◆ RECORDS SUPPLIED:
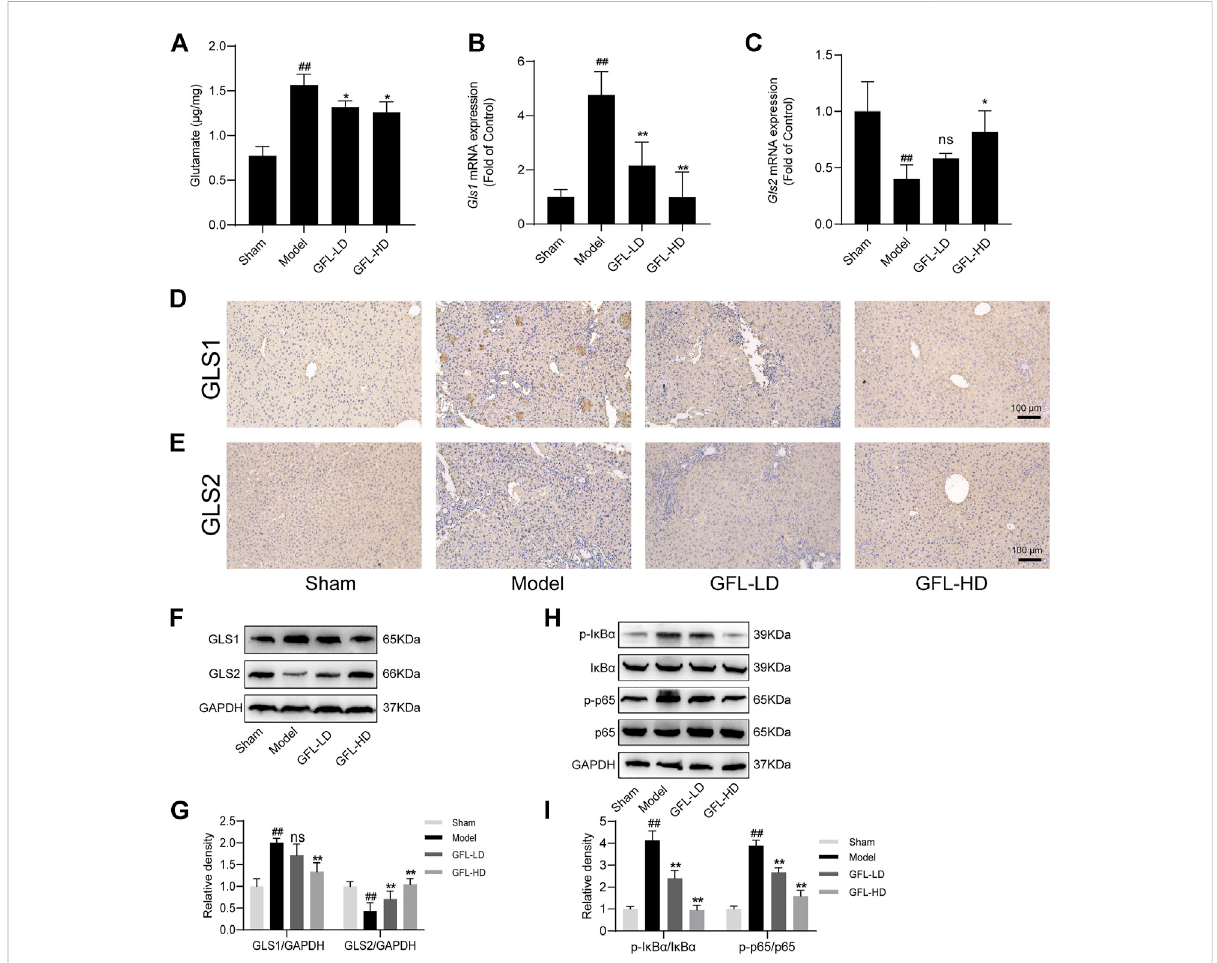
FIGURE 6 GFLregulationofglutaminemetabolismbytheNF- κ Bpathway. (A) Glutamatecontentintheliver.mRNAexpressionof (B) GLS1and (C) GLS2in the liver. Representative (D) GLS1 and (E) GLS2 immunohistochemical images of liver tissue sections (×200 magni fi cation). (F) Protein expression of GLS1 and GLS2 in the liver. (G) Protein expression statistics of GLS1 and GLS2. (H) Protein expression of the NF- κ B pathway in the liver. (I) Protein expression statistics of the NF- κ B pathway. Data are expressed as the mean ± SD, n = 3. Data were analyzed using one-way ANOVA. # p < 0.05, ## p < 0.01 compared to the sham group. * p < 0.05, ** p < 0.01 compared to the model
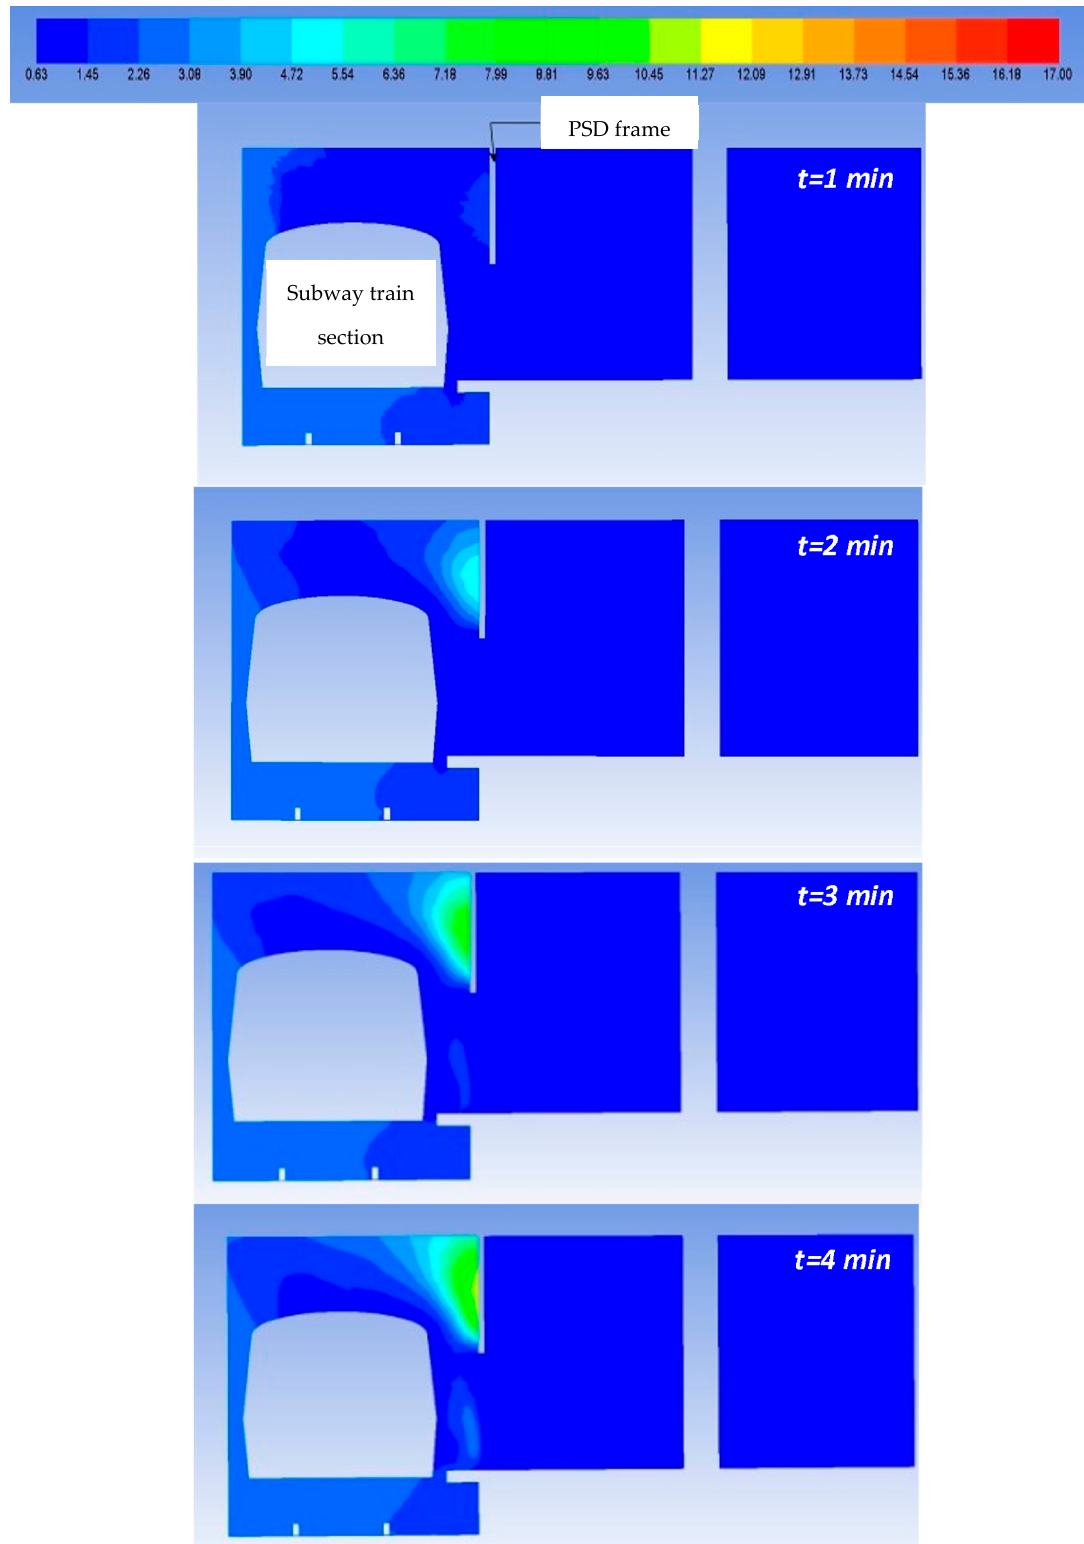
Figure 20. CO contours (ppm)—cross section through the door of the PSD system near the fire outbreak (minutes 1–4).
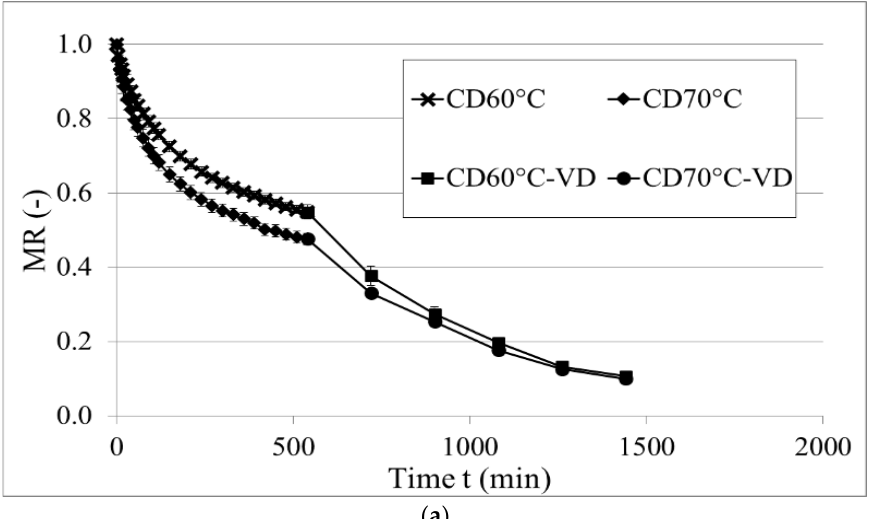
Figure 1. Fresh black garlic sample ( a ), black garlic after drying ( b ), and black garlic powder ( c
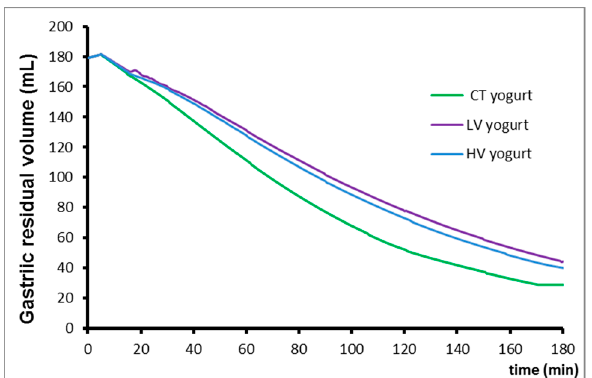
Figure 1. Gastric residual volume for the three yogurts. CT, LV, HV stand for control, low viscosity and high viscosity yogurts, respectively. T 1/2 means gastric emptying half-time.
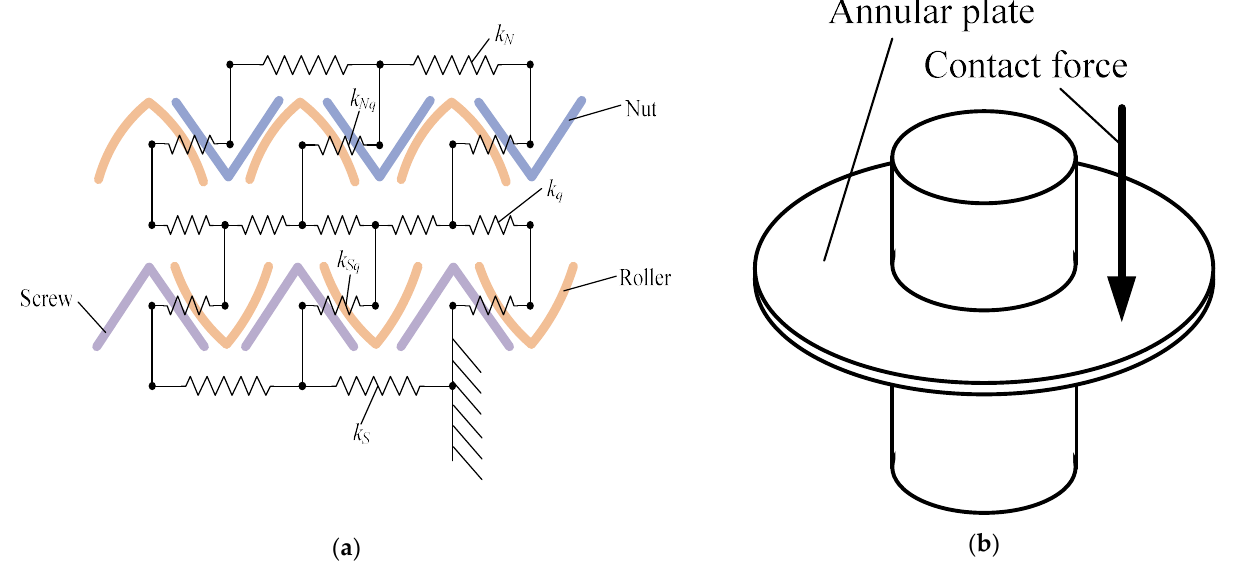
Figure 10. ( a ) Spring network diagram for non-preloaded PRSM; ( b ) annular plate with a contact force acting on a point in Ref. [48].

◆ TASK INSTRUCTIONS:
When you reproduce the material, keep every word exact and leave each picture out.

◆ ANSWER AREA:
FIGURE 6 GFLregulationofglutaminemetabolismbytheNF- κ Bpathway. (A) Glutamatecontentintheliver.mRNAexpressionof (B) GLS1and (C) GLS2in the liver. Representative (D) GLS1 and (E) GLS2 immunohistochemical images of liver tissue sections (×200 magni fi cation). (F) Protein expression of GLS1 and GLS2 in the liver. (G) Protein expression statistics of GLS1 and GLS2. (H) Protein expression of the NF- κ B pathway in the liver. (I) Protein expression statistics of the NF- κ B pathway. Data are expressed as the mean ± SD, n = 3. Data were analyzed using one-way ANOVA. # p < 0.05, ## p < 0.01 compared to the sham group. * p < 0.05, ** p < 0.01 compared to the model
Figure 20. CO contours (ppm)—cross section through the door of the PSD system near the fire outbreak (minutes 1–4).
Figure 1. Fresh black garlic sample ( a ), black garlic after drying ( b ), and black garlic powder ( c
Figure 1. Gastric residual volume for the three yogurts. CT, LV, HV stand for control, low viscosity and high viscosity yogurts, respectively. T 1/2 means gastric emptying half-time.
Figure 10. ( a ) Spring network diagram for non-preloaded PRSM; ( b ) annular plate with a contact force acting on a point in Ref. [48].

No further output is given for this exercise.